TEXTO DADO.
__________________________________________________

Esta semana se cumplieron 12
meses de una fecha que califico como fatal, toda vez que fue el punto de
inflexión que posicionó a Enrique Peña Nieto para ostentar la silla
presidencial, en una elección llena de irregularidades y opacidades, antes,
durante y posterior al proceso comicial.
El domingo 1 de julio de
2012, durante la votación, recuerdo haber tenido muchas expectativas, al igual
que muchos de mis allegados. Sin embargo, al transcurrir la jornada, en redes
sociales comenzaban a atestiguarse procederes ilícitos que realmente
fastidiaron una elección en la cual había mucha gente sufragando de muy buena
voluntad.
Llegó la noche y luego la
madrugada del día 2. En los medios masivos de comunicación se afirmó que Peña
era el nuevo presidente de la República. Lo primero que se me vino a la mente
fue «nos la aplicaron otra vez».
Sin quererme hacer a la
idea, estuve revisando algunas aplicaciones informáticas, las cuales procesaban
en tiempo real los votos. Hasta las cinco de la mañana del lunes recuerdo que
entre lágrimas de gente muy querida yo seguía pegado a mi computadora, viendo
como la tendencia marcaba que Andrés Manuel López Obrador crecía en votos y EPN
se estancaba, algo así como una diferencia porcentual del 5%. En mi somnolencia
y con mis ridículas ilusiones creí que al despertar iba a ver a AMLO sobre
Peña. No fue así. Al otro día el candidato del PRI apareció con 6% más votos.
Con el pasar de los días, y
gracias a las redes sociales, cierta parte de la sociedad mexicana nos fuimos
enterando de la repartición de tarjetas Soriana y el apoyo de Monex a los
candidatos del Revolucionario Institucional, así como los clásicos asaltos a
casillas en donde se alteraron resultados.

__________________________________________________

REGISTROS DEL CONJUNTO.
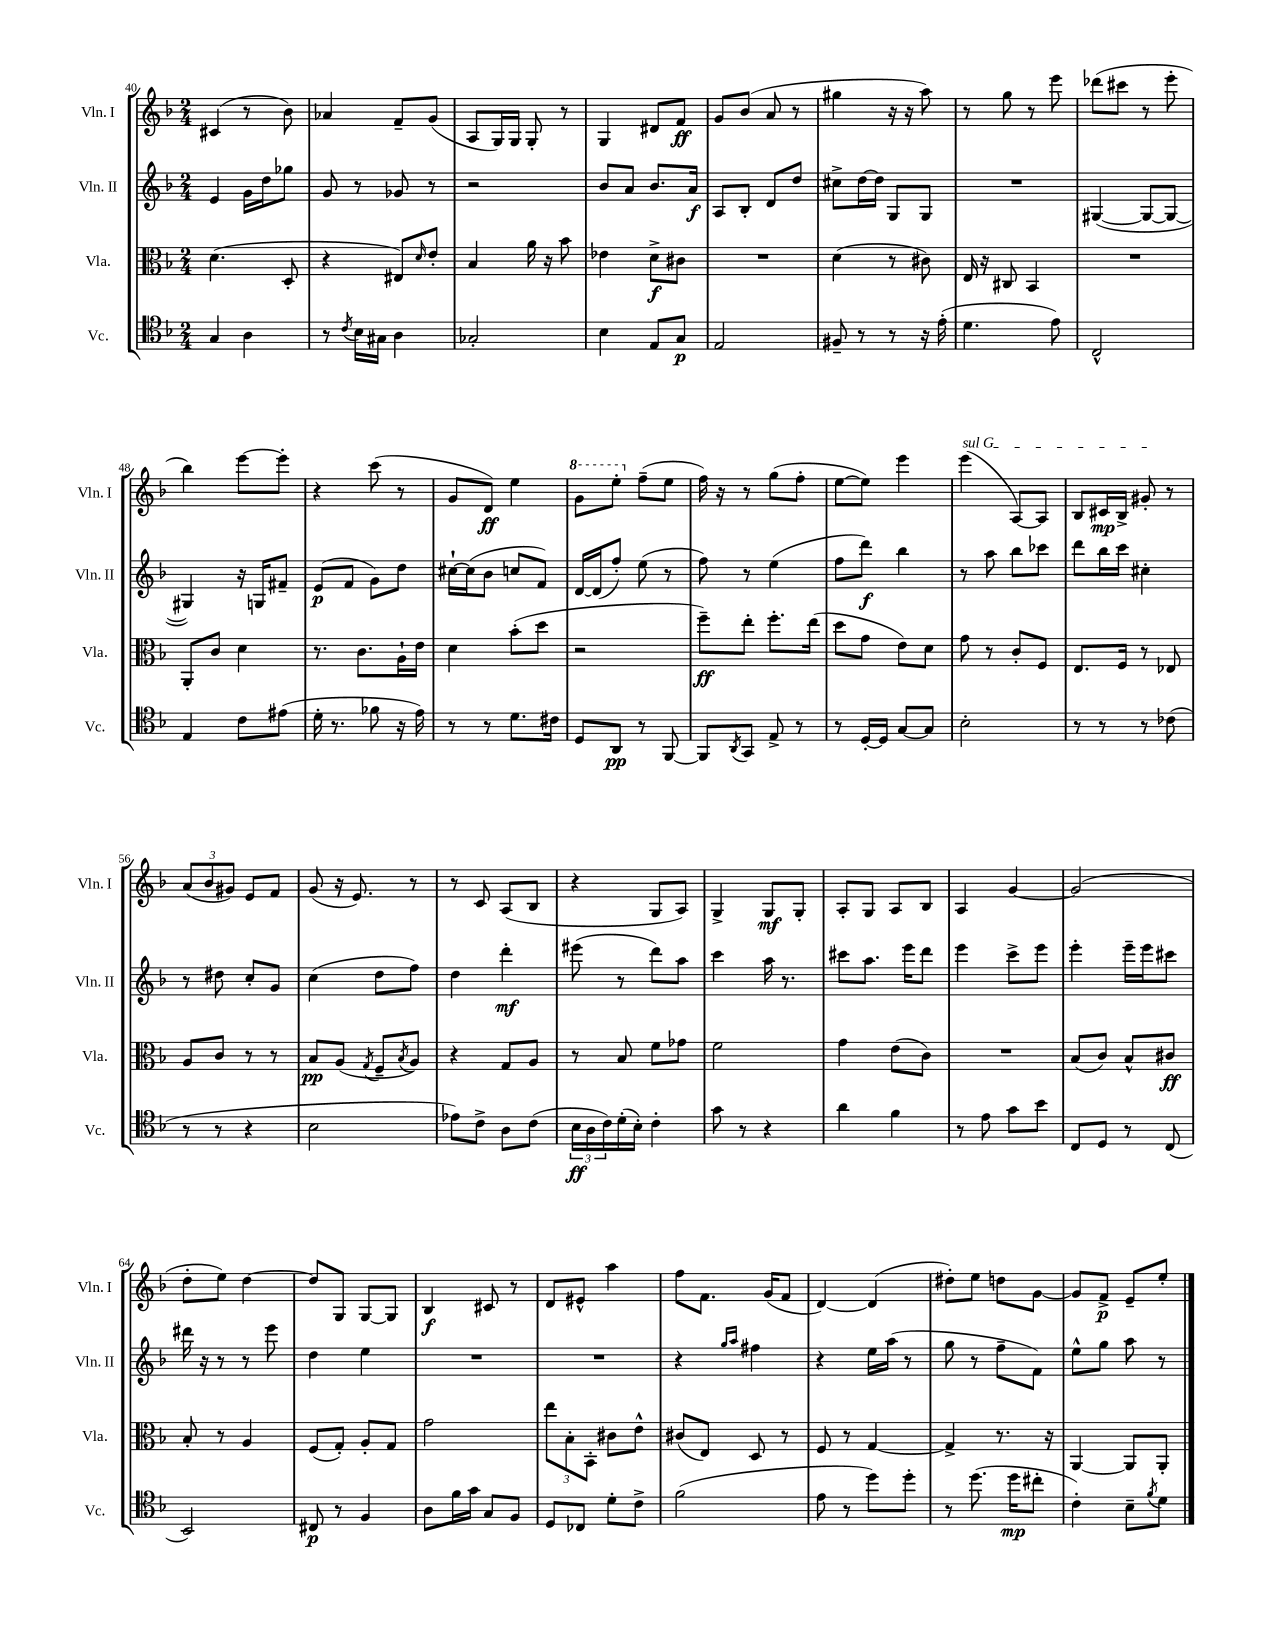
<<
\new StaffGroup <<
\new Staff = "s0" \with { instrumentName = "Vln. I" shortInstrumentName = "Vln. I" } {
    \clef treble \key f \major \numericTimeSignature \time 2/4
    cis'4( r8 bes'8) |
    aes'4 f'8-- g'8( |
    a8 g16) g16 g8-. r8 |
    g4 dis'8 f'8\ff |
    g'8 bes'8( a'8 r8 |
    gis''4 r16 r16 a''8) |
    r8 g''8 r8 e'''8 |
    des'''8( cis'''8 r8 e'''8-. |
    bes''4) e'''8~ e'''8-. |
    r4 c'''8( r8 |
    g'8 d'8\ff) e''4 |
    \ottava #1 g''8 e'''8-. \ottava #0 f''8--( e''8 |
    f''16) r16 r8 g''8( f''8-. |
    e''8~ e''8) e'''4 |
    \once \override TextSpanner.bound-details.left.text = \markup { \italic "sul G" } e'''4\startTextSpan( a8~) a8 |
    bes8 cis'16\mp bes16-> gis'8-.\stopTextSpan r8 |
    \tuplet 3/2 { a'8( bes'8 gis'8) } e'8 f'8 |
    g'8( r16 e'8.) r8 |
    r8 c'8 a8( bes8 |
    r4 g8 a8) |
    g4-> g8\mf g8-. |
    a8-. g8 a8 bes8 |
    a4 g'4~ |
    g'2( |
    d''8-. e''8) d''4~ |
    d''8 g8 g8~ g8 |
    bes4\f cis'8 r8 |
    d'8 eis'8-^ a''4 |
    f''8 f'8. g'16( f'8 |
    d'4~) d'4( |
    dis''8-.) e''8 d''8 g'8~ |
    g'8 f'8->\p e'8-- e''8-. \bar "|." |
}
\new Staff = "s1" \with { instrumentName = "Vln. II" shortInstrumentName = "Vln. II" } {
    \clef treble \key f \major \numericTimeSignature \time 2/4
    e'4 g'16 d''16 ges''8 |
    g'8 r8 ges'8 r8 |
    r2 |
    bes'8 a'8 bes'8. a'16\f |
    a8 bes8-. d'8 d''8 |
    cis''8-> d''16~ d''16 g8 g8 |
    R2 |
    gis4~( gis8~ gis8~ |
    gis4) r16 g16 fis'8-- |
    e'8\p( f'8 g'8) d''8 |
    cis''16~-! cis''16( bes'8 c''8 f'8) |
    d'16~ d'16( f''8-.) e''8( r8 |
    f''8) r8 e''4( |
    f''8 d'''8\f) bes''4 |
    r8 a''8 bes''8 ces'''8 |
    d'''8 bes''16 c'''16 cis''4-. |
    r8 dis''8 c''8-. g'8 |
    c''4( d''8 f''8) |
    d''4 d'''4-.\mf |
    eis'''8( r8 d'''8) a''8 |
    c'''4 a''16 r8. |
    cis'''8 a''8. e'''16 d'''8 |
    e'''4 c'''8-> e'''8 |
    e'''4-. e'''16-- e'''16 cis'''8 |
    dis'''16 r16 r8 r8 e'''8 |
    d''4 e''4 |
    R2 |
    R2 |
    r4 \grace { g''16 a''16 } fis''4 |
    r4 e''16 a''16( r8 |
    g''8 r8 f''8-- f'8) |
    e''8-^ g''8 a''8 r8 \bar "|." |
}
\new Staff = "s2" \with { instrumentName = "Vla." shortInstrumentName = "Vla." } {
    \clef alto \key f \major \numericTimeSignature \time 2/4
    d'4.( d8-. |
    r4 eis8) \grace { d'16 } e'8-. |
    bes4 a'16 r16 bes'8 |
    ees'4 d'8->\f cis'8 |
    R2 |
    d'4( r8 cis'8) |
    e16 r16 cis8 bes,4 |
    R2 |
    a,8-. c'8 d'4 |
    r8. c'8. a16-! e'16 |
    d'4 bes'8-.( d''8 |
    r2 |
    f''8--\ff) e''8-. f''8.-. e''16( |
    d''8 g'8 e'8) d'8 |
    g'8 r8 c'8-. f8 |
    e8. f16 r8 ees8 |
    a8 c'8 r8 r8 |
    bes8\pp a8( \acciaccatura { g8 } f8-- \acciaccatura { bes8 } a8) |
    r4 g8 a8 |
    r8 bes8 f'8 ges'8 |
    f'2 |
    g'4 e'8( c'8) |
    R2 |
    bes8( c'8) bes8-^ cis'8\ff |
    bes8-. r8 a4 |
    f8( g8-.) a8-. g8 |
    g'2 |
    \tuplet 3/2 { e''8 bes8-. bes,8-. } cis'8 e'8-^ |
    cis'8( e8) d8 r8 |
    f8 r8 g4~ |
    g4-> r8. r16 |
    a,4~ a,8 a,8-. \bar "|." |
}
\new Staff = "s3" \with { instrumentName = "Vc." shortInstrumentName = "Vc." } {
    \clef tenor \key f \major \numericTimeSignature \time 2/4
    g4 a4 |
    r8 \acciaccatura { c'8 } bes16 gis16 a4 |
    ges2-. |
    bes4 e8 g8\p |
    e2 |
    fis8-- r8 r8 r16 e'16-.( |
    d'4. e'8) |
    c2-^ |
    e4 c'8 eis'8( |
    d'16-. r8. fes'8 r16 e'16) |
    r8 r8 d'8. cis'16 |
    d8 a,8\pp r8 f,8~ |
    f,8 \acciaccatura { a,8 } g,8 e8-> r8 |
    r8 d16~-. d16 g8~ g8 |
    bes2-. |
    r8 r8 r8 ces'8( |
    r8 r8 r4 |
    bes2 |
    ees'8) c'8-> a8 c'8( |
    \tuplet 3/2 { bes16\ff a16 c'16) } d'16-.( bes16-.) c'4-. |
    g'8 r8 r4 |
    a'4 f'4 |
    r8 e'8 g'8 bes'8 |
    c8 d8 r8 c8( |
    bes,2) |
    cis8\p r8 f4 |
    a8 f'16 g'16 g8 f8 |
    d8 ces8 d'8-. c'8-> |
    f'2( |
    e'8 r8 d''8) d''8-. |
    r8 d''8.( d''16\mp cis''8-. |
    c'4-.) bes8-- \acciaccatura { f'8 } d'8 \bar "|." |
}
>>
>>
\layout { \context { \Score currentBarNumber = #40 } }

__________________________________________________

INSTRUCCIONES.
Por favor, retoma el texto sobre la elección presidencial de 2012 en México y continúalo a partir de su última oración.

RESULTADO DEL EJERCICIO.
A mí me quedó claro después
de esa elección presidencial de 2012 que era risible pensar que las
instituciones y los poderes de facto en México le pudieran dar una remota posibilidad
de ganar a un perfil como el de López Obrador, que claramente carga con una
propuesta a contracorriente de aquellos que se han dedicado a someter al país y
a vivir como auténticos faraones.
Me quedó un sabor de boca
amargo al ver que medios, funcionarios, instituciones y demás se volvieron a
burlar de mí y de un muy amplio sector de la población, por lo menos la mitad
de los mexicanos.
A partir de los pasados
comicios quedó claro que el rol que muchos debíamos volver a asumir es el de la
contención, toda vez que en los espacios de representatividad y ejecución de
recursos hay nula posibilidad de que alguna propuesta con tendencia al
beneficio social sea aprobada. Trabajo de contención como el que se hizo en los
años posteriores al robo electoral del 2006, aquella vez encumbrando al funesto
Felipe Calderón; trabajo de contención como el de generaciones pasadas que
lucharon contra otros actores políticos malévolos, persiguiendo en esencia lo
mismo: la justicia social.
Más allá de ese golpe seco
que supuso la vitoria de Peña Nieto, aquellos ciudadanos de oposición apenas
pudimos respirar pues los partidos que consiguieron ciertos escaños en el
Legislativo rápidamente se alinearon a lo que dictara la Presidencia y comenzó
el desfile de fatídicas reformas estructurales, destacando la laboral y la
educativa.
En estos días el escenario
electoral de hace un año queda eclipsado (incluso los gastos de campaña) debido
a que una amenaza mayor se aproxima a las mesas del Congreso: la Reforma
Energética.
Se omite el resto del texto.